What to do
Show each line of the data below in which "delivery" occurs.

Exercise materials
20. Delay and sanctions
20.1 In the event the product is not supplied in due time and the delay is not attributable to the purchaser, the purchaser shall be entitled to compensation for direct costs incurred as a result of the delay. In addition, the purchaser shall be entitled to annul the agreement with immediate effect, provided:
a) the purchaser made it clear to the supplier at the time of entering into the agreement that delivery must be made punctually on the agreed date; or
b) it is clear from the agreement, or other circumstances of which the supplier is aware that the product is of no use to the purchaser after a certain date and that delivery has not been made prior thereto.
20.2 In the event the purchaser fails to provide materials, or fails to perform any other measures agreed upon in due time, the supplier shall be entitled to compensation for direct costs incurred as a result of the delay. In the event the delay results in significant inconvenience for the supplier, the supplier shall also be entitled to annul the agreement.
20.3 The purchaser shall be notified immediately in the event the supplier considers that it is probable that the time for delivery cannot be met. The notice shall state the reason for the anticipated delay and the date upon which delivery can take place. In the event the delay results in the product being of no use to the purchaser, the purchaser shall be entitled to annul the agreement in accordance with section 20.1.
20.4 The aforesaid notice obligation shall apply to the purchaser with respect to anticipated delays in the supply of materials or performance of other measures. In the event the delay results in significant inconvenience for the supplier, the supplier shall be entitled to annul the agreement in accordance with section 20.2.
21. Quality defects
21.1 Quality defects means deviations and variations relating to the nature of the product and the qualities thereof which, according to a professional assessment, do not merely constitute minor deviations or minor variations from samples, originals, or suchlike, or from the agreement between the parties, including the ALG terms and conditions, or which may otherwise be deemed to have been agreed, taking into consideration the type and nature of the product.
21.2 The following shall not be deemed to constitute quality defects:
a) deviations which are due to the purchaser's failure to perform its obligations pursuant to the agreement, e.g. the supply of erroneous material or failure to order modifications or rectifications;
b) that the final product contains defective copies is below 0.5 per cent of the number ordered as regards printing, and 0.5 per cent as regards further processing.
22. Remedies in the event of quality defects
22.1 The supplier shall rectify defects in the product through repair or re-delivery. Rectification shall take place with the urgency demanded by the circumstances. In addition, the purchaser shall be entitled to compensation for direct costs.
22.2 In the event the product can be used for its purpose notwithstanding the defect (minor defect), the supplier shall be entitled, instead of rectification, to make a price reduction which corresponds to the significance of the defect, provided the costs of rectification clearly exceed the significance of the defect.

Expected answer
a) the purchaser made it clear to the supplier at the time of entering into the agreement that delivery must be made punctually on the agreed date; or
b) it is clear from the agreement, or other circumstances of which the supplier is aware that the product is of no use to the purchaser after a certain date and that delivery has not been made prior thereto.
20.3 The purchaser shall be notified immediately in the event the supplier considers that it is probable that the time for delivery cannot be met. The notice shall state the reason for the anticipated delay and the date upon which delivery can take place. In the event the delay results in the product being of no use to the purchaser, the purchaser shall be entitled to annul the agreement in accordance with section 20.1.
22.1 The supplier shall rectify defects in the product through repair or re-delivery. Rectification shall take place with the urgency demanded by the circumstances. In addition, the purchaser shall be entitled to compensation for direct costs.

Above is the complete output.